I entered Hatch Hall -- where keyboard wunderkind Joey Alexander was about to play -- with a lot of questions. Can a young Indonesian boy really know the American idiom of jazz? Can any 11-year-old, without significant life experience, know the meaning of what he's playing? And could reincarnation be real; could it be that Art Tatum has come back as an 11-year-old Indonesian boy? I had seen the videos and there was no doubt that this kid was a phenomenon.
He did not disappoint. In his grey suit (minus tie) he looked like a miniature musician. He sat down on the piano bench, cranked way up, looked at the keyboard, and launched into a tune that would be a challenge for any pianist: Thelonious Monk's "Epistrophy." He not only nailed it, he did it with great stylistic flair.
Alexander spoke like the child that he is, a bit awkward in front of all of the adults. But every time he sat down to play, he was simply brilliant. Yes, there were songs like "My One and Only Love" that seemed a bit premature (unless teddy bears count) but he played them wonderfully.
What's most startling about Alexander is his frame of reference. He's not entering jazz with simple blues progressions; he's entering in the heavyweight category with Monk and John Coltrane. One of the set's stunners was his rendition of "My Favorite Things." He clearly hadn't based it on the soundtrack from "The Sound of Music." This was the Coltrane version. And his encore, a Chick Corea tune, proved he could go Latin when he wanted to.

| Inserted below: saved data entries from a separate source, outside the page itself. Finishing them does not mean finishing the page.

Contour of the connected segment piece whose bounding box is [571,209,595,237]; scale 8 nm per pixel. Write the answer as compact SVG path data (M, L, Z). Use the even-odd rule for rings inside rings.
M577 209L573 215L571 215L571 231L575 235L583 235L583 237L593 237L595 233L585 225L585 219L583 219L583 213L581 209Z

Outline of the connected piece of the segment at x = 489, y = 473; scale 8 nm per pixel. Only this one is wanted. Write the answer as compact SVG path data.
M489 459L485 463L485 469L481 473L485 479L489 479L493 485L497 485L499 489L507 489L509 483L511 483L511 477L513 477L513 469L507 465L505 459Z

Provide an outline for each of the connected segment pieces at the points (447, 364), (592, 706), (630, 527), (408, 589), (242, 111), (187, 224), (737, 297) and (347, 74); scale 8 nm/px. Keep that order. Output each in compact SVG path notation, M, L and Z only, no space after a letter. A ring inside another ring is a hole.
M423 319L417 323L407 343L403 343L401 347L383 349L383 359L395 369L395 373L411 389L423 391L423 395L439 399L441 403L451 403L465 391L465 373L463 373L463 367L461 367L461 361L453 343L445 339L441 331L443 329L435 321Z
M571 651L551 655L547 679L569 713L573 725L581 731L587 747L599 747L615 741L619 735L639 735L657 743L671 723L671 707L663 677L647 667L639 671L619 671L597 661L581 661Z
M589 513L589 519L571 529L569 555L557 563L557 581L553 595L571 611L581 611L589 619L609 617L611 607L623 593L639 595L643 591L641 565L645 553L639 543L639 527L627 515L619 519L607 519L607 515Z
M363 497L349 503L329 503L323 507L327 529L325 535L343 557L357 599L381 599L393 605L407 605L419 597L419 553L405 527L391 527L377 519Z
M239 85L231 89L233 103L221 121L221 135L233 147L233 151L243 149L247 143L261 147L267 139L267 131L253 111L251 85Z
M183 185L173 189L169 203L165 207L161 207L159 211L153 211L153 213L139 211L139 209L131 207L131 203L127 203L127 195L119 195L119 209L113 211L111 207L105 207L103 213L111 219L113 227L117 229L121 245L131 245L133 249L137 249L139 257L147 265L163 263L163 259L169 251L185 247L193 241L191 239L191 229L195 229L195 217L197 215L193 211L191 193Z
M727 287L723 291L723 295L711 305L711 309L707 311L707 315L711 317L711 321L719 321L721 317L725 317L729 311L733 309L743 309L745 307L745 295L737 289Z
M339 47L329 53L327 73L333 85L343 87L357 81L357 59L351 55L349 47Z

His technique was beyond dazzling. Sometimes his left hand was keeping up a complex bass pattern while his right hand was fluttering impressionistically over the keys so fast it looked like a hummingbird's wings. His dynamics were also excellent; he knew when to be subtle and when to build to a crescendo.
Hatch Hall couldn't fit all the people who wanted to hear Alexander. The good news is he'll be playing Sunday at 4 p.m. at the Lyric Theatre at 440 East Avenue. Don't miss it.
I had something to compare Alexander's performance to because I had just come from Kilbourn Hall where pianist Benny Green and his trio played. Green is another dazzling pianist with jaw-dropping technique. He put it to work playing great tunes by Horace Silver, Cedar Walton, and others. My favorite was "He Has Gone," a beautiful ballad by Oscar Peterson.
Green and his excellent trio (bassist David Wong and drummer Rodney Green) all wore suits and played in a fairly formal manner. But Green really stretches out at the keyboard, sometimes leaning off the bench like a jazz version of Jerry Lee Lewis, and his bunched up suit somehow emphasized that wild side.
Benny Green will perform solo on Sunday, June 21, in Hatch Recital Hall. 5:45 and 7:45 p.m.
I ended the night at Christ Church with another formidable pianist, Andrew McCormack. He brought his superb trio (Peter Slavov, bass, and Colin Stranahan, drums), which was enhanced by a great saxophonist whose name I waited for until the end, but did not catch.
McCormack, a glistening pianist when he's in the upper register (which is a lot), and the saxophonist (a Coltrane disciple) played off each other nicely in a set of strong original compositions. But the band was best when it was not going full tilt. The churches' acoustics are too good and when a band really gets going, the sound, unfortunately, gets muddled.
Sunday evening I'll start with one of the festival's most popular artists. Vocalist Tessa Souter will make her fifth festival appearance at the XRIJF, but her first at Kilbourn Hall. I'm not sure what to expect from Nils Berg Cinemascope at the Lutheran Church, and that's what makes me want to go. I'll end the night with another festival favorite: the great one-man band, Raul Midon at Xerox Auditorium.